République démocratique du Congo : les évêques lancent un appel à la cohésion nationale et à la défense de l’intégrité du territoire

Dans Urgences
13 décembre 2012
par 
Khoudia Ndiaye, agente de communications et Serge Blais, chargé de programmes pour l'Afrique
Le PAM et Caritas fournissent les premiers secours aux Congolais déplacés par la guerre dans le camp de Mugunga 3. Photo : Taylor Toeka/Caritas Goma

Le conflit en République démocratique du Congo (RDC) s’enlise faisant des civils les principales victimes. Le gouvernement congolais du président Joseph Kabila et les rebelles du M23 se sont retrouvés ces derniers jours à Kampala, capitale de l’Ouganda, afin de négocier la fin des hostilités. Réunis en session extraordinaire le 6 décembre dernier, les évêques membres du Comité permanent de la Conférence épiscopale nationale du Congo (CENCO) ont publiquement réagi dans un message intitulé Peuple congolais, Lève-toi, sauve ta patrie, appelant formellement les hommes politiques congolais à ne pas hypothéquer l’unité de la nation congolaise.

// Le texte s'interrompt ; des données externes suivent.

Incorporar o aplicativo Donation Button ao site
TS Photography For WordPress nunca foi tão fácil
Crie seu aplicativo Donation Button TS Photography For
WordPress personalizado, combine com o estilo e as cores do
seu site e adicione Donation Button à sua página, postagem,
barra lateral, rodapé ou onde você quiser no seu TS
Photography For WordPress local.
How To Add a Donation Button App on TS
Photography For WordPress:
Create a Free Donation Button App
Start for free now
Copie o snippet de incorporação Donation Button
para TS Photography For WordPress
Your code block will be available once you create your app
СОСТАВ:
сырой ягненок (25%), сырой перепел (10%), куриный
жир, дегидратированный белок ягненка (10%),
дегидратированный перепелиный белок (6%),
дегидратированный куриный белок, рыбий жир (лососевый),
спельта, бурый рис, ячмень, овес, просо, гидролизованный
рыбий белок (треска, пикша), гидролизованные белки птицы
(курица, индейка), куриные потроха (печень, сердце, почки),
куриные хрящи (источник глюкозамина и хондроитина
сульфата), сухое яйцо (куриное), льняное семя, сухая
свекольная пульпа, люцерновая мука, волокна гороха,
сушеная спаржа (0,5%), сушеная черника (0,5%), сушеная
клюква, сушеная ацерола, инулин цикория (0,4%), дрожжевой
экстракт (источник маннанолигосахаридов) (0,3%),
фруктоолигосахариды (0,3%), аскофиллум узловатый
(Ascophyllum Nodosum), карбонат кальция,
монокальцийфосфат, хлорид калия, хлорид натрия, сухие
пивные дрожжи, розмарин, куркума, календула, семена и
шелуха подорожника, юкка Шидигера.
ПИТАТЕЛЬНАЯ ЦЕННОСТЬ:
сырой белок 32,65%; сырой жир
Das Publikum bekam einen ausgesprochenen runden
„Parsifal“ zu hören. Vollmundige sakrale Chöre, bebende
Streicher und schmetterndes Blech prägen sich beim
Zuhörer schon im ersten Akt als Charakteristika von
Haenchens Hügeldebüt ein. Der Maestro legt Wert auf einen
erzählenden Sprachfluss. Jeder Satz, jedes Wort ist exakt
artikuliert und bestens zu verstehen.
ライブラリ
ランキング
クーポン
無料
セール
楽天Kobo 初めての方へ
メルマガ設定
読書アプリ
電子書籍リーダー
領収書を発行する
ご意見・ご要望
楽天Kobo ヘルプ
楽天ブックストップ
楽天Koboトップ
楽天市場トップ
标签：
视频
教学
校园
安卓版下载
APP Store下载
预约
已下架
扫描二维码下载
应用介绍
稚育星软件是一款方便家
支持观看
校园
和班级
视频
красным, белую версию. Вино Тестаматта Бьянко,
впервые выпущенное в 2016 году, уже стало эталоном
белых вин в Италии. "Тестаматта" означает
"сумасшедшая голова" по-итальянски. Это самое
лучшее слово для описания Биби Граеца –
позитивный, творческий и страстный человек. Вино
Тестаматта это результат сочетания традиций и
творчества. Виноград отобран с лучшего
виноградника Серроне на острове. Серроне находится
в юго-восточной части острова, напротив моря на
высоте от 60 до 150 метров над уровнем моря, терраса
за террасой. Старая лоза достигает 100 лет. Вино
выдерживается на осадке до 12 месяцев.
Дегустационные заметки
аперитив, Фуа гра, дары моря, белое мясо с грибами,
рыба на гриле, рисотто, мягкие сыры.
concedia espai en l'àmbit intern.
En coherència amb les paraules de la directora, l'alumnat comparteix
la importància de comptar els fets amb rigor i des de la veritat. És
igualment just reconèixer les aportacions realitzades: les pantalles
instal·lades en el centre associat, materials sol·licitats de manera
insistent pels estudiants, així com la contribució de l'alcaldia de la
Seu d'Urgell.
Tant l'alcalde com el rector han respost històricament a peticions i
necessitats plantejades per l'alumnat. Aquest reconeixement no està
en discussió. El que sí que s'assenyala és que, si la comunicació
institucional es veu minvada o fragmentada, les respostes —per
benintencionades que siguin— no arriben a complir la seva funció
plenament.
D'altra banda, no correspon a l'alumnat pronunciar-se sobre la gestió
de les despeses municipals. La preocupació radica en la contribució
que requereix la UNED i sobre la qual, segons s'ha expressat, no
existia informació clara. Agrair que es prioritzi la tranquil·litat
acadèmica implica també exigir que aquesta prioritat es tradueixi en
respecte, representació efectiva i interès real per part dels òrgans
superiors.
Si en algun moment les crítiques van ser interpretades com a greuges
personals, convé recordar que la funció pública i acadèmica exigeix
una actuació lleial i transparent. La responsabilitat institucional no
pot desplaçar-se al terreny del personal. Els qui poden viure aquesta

Dans ce message, les évêques insistent sur l’importance d’assurer la cohésion nationale afin de résister aux agressions extérieures. Ils constatent que le groupe rebelle M23 est responsable des violences enregistrées dans la région du Nord-Kivu et plus précisément de « la dégradation de la situation des droits de l’homme et les groupes armés, des meurtres à grande échelle, des viols, des enlèvements, d’enrôlement des mineurs dans les  rangs des groupes armés, des détentions et taxations illégales, des actes de banditisme, de destruction et du pillage du patrimoine national et des particuliers, des déplacements forcés et massifs des populations contraintes à l’errance dans des conditions infrahumaines ».

D’autre part, ils déplorent de manière explicite l’implication des pays frontaliers en constatant qu’ « une partie de notre territoire échappe à notre gouvernement et se retrouve de fait sous l’administration du M23 qui est soutenu par des pays étrangers, notamment le Rwanda et l’Ouganda ».
 
Les évêques critiquent également le fait que la Mission de l'Organisation des Nations Unies pour la stabilisation en République démocratique du Congo (MONUSCO) n’ait pas tenu ses promesses en cela même que « le territoire de Rutshuru et la ville de Goma n’ont pas été efficacement défendus ni la population civile intégralement protégée » et appellent à une révision du mandat de la de la force onusienne afin que celle-ci puisse défendre efficacement la population civile.

Leur appel pour le triomphe du droit international et de la solidarité rejoint très clairement l’appel lancé par Développement et Paix ainsi que plusieurs autres organisations canadiennes* à demander un cessez-le-feu immédiat et à soutenir l'aide apportée aux milliers de personnes déplacées et terrorisées.

*Groupes signataires : L’Association québécoise des organismes de coopération internationale (AQOCI), Carrefour Foi et Spiritualité de Bordeaux-Cartierville , Carrefour Tiers-Monde Québec, Développement et Paix, L’Église Unie du Canada, Kairos - Initiatives canadiennes œcuméniques pour la justice, L’Entraide missionnaire, Terre sans Frontières.